Ciò detto, Brody e Argento - completamente estraneo alle beghe produttive - sono rimasti in ottimi rapporti, tanto che l'attore straniero avrebbe lodato Dario e la figlia Asia come due grandi professionisti, spendendo parole stupende anche sull'esperienza italiana che gli ha permesso di incontrarli.

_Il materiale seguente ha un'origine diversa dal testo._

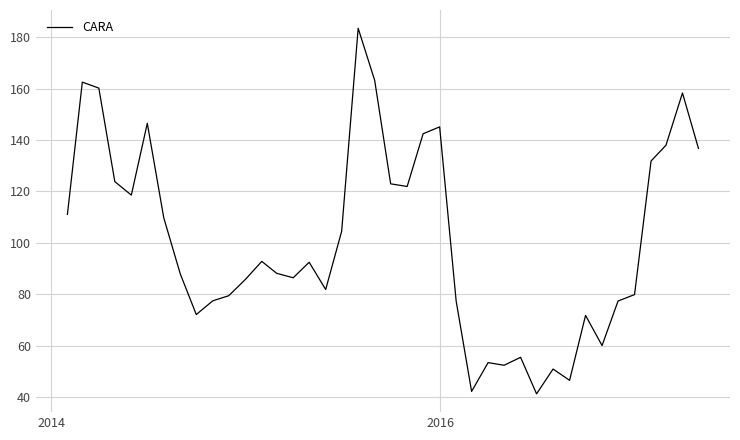

What is the smallest value displayed?

41.4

Ma che dire di "Giallo"? Assassino affetto da ittero, malattia che rende giallastra la pelle del suo viso, rapisce bellissime ragazze straniere con un taxi e si diverte a usare la ferramenta nuova sulle malcapitate (forse perché teme che non gli paghino la corsa). Ultima preda, una modella che scompare dopo una sfilata, mentre rientra a casa per raggiungere la sorella appena giunta a Torino. Sarà quest'ultima a incentivare le indagini in una corsa contro il tempo per salvare l'ostaggio destinato a morte quasi certa. Segno riconoscitivo dell'assassino a parte, niente è giallo in questo film, nemmeno il taxi che trasporta le vittime. L'identità del colpevole - che io pensavo essere lo stesso ispettore Enzo Avolfi (Adrien Brody) - è svelata appena nel secondo tempo. Regia e fotografia sono impeccabili; Brody - premio Oscar per "Il pianista" di Roman Polanski - interagisce con i mille volti della splendida Torino come se ci fosse nato e si conferma un attore straordinario mentre rievoca i propri traumi infantili (l'uccisione della madre in sua presenza) in quello che sembra essere un omaggio a "Profondo Rosso". Ma qui sprofondiamo, piuttosto, in una trama senza ambizioni e da episodio televisivo - come ne "Il Cartaio" - e in dialoghi appena sufficienti a non scadere nella banalità.
Se sui diritti di "Giallo" si litiga così tanto ma è già reperibile nei negozi, perché per "4 mosche di velluto grigio" dopo 40 anni ciò non è ancora possibile?